Dominique Fils-Aimé : C’est vrai. L’instrumentation rappelle davantage l’album Nameless dans sa simplicité. Par contre, en 2018, je me sentais une musicienne illégitime parce que mon seul instrument était la voix. Aujourd’hui, j’assume pleinement ma voix comme un instrument légitime. Avant, j’essayais de relier ma voix à d’autres instruments. Maintenant, ma voix est l’instrument principal. Il y a aussi la notion de répétition, le côté mantra dans lequel je voulais m’inscrire davantage. J’aime bien démarrer avec une phrase, puis la complexifier lentement avec d’autres voix qui s’ajoutent et faire entrer les gens dans un espace méditatif qui ressemble à celui dans lequel je me trouve quand je chante. Il y a aussi l’importance des percussions en tous genres, qui prennent davantage de place.

PAN M 360: Vous multipliez vraiment les partitions vocales dans cet album. Dans la pièce où il y a le plus de partitions vocales, combien y a-t-il de Dominique Fils-Aimé qui chantent simultanément?

Dominique Fils-Aimé : Il faudrait demander au réalisateur, Jacques Roy, mais il y en a vraiment beaucoup. Parfois on triplait certaines harmonies, après on ajoutait des effets et des textures. C’est un peu fou, mais on a joué avec ça.

PAN M 360: Mais comment pouvez-vous reproduire ces effets sur scène ?

Dominique Fils-Aimé : On se pose cette question à la veille de commencer la tournée. C’est sûr que les musiciens feront certaines voix. Ils pourront mettre certaines partitions à leur main. Il y aura sans doute aussi des effets de boucles, on veut aussi que la prestation sur scène soit différente de l’album. C’est sûr que si on avait les moyens, j’embaucherais une chorale. Mais on n’est pas rendus là.

PAN M 360 : C’est une grosse tournée qui s’annonce : Québec, Canada et aussi l’Europe et les Etats-Unis.

Dominique Fils-Aimé : Je me considère très chanceuse, l’intérêt et l’accueil sont vraiment formidables. Je me demande parfois comment les organisateurs de spectacles nous ont trouvés. Pour la première fois, nous commencerons à tourner aux États-Unis. C’est très chouette .

PAN M 360: Pour terminer, parlons un peu de politique. Il y a tout un débat sur le racisme et le wokisme au Québec. Comment percevez-vous cette réalité?

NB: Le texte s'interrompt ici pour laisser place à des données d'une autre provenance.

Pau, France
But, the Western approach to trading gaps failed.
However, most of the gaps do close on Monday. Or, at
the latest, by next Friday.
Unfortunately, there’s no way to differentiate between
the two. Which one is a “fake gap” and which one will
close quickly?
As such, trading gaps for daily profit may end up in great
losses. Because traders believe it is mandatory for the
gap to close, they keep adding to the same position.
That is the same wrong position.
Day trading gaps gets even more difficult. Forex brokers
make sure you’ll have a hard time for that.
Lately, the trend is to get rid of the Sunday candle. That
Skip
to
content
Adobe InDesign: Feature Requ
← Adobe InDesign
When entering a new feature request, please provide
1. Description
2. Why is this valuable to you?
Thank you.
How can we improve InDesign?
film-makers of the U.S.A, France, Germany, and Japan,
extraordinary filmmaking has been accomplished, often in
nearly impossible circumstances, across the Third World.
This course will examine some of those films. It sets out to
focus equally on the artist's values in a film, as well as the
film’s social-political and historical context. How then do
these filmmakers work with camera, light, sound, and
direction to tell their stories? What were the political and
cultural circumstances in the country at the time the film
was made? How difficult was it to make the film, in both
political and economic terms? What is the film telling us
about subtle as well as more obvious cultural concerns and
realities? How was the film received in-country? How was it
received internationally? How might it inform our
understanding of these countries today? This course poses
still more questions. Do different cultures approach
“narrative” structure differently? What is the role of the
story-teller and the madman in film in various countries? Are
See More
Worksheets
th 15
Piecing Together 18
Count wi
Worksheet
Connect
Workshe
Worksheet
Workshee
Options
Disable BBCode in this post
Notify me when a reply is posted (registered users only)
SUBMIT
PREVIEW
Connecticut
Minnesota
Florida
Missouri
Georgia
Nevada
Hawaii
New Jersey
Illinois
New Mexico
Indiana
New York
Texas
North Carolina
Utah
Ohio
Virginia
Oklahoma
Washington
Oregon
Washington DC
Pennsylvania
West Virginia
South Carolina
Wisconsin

Dominique Fils-Aimé : Pour ma part, je trouve qu’on vit dans un monde très divisé, qu’il y a beaucoup d’espace pour crier haut et fort de tous les côtés, mais qu’il y a très peu d’espace pour comprendre comment l’autre se sent et d’où il vient. Nous manquons d’espace de conversation plutôt que de confrontation. Tout le monde ressent des frustrations de son côté, est pris dans sa douleur et on n’arrive pas à comprendre le ressenti de l’autre. Peut-être que la musique peut aider. Elle procure un peu de bien-être et conduit les gens à un état d’ouverture d’esprit. Ça peut peut-être mettre la table pour des conversations plus empathiques. Il faut dépasser le stade du « moi j’ai raison et tu as tort ». Peut être que tout le monde a raison ou tort. J’aimerais voir un espace de discussion.

Dominique Fils-Aimé démarre une grande tournée à Drummondville, le 5 octobre, le 17 et 18 à Montréal au Théâtre du Nouveau Monde et puis dans de nombreuses villes du Québec et de l’Ontario. Elle se rendra jusqu’à Paris et Los Angeles par la suite.